======== EXERCISE DATA

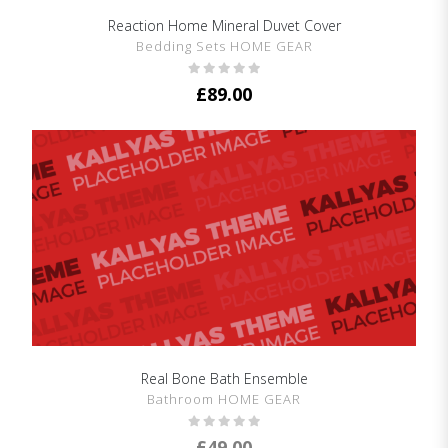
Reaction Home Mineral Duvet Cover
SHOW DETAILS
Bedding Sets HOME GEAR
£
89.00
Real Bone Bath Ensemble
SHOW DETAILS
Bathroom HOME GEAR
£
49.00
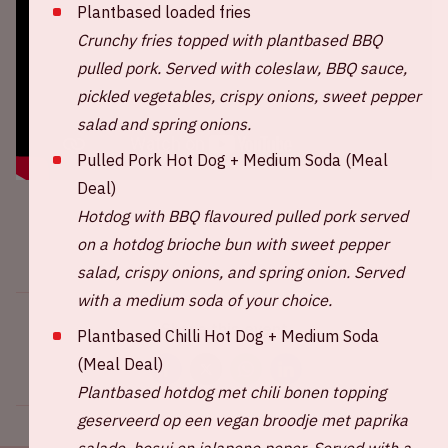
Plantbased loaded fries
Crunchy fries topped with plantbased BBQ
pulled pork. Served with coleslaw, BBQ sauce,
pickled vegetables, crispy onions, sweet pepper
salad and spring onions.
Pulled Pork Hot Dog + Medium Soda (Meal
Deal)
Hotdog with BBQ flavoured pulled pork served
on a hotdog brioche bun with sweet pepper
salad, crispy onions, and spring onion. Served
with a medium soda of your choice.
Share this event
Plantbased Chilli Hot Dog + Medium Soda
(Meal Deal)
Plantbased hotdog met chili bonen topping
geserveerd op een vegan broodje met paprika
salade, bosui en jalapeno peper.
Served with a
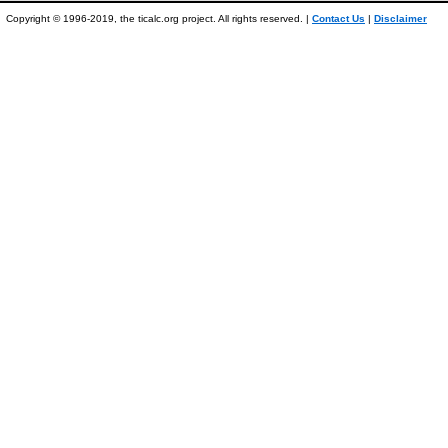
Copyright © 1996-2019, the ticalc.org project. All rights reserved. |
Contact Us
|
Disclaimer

================

**YOUR INSTRUCTIONS**
If a line in the records has the word "with", copy that line.

**TASK ANSWER**
Crunchy fries topped with plantbased BBQ
pulled pork. Served with coleslaw, BBQ sauce,
Hotdog with BBQ flavoured pulled pork served
on a hotdog brioche bun with sweet pepper
with a medium soda of your choice.
Served with a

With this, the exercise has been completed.